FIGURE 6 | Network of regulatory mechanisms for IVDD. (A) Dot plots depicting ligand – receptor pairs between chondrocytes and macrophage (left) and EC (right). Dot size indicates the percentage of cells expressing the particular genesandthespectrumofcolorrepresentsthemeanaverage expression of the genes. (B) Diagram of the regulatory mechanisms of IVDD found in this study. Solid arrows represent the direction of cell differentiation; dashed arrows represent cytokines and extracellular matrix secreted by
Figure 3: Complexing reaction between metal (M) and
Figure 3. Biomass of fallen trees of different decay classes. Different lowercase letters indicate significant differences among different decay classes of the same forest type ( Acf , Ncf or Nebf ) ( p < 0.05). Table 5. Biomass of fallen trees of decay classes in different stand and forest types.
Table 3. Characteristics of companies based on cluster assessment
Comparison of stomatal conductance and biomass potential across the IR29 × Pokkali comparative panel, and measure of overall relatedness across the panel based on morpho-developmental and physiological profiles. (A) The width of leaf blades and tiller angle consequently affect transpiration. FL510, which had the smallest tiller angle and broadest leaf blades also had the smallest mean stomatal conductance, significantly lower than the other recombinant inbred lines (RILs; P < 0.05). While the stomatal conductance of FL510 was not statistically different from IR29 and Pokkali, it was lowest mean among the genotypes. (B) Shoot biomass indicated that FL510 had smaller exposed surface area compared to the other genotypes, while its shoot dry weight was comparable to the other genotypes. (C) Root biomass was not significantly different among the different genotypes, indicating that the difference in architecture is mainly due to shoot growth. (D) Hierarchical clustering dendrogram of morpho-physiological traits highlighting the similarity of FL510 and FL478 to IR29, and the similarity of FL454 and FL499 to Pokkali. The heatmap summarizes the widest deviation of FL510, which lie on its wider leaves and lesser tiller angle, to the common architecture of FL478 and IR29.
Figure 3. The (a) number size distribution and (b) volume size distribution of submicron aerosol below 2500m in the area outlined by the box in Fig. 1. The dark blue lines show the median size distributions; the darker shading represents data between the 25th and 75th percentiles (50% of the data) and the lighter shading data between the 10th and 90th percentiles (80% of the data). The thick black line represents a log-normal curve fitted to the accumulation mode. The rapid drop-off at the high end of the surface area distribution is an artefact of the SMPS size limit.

-----

THE PROBLEM:
Your output must be an exact copy of every entry.

TASK OUTPUT:
FIGURE 6 | Network of regulatory mechanisms for IVDD. (A) Dot plots depicting ligand – receptor pairs between chondrocytes and macrophage (left) and EC (right). Dot size indicates the percentage of cells expressing the particular genesandthespectrumofcolorrepresentsthemeanaverage expression of the genes. (B) Diagram of the regulatory mechanisms of IVDD found in this study. Solid arrows represent the direction of cell differentiation; dashed arrows represent cytokines and extracellular matrix secreted by
Figure 3: Complexing reaction between metal (M) and
Figure 3. Biomass of fallen trees of different decay classes. Different lowercase letters indicate significant differences among different decay classes of the same forest type ( Acf , Ncf or Nebf ) ( p < 0.05). Table 5. Biomass of fallen trees of decay classes in different stand and forest types.
Table 3. Characteristics of companies based on cluster assessment
Comparison of stomatal conductance and biomass potential across the IR29 × Pokkali comparative panel, and measure of overall relatedness across the panel based on morpho-developmental and physiological profiles. (A) The width of leaf blades and tiller angle consequently affect transpiration. FL510, which had the smallest tiller angle and broadest leaf blades also had the smallest mean stomatal conductance, significantly lower than the other recombinant inbred lines (RILs; P < 0.05). While the stomatal conductance of FL510 was not statistically different from IR29 and Pokkali, it was lowest mean among the genotypes. (B) Shoot biomass indicated that FL510 had smaller exposed surface area compared to the other genotypes, while its shoot dry weight was comparable to the other genotypes. (C) Root biomass was not significantly different among the different genotypes, indicating that the difference in architecture is mainly due to shoot growth. (D) Hierarchical clustering dendrogram of morpho-physiological traits highlighting the similarity of FL510 and FL478 to IR29, and the similarity of FL454 and FL499 to Pokkali. The heatmap summarizes the widest deviation of FL510, which lie on its wider leaves and lesser tiller angle, to the common architecture of FL478 and IR29.
Figure 3. The (a) number size distribution and (b) volume size distribution of submicron aerosol below 2500m in the area outlined by the box in Fig. 1. The dark blue lines show the median size distributions; the darker shading represents data between the 25th and 75th percentiles (50% of the data) and the lighter shading data between the 10th and 90th percentiles (80% of the data). The thick black line represents a log-normal curve fitted to the accumulation mode. The rapid drop-off at the high end of the surface area distribution is an artefact of the SMPS size limit.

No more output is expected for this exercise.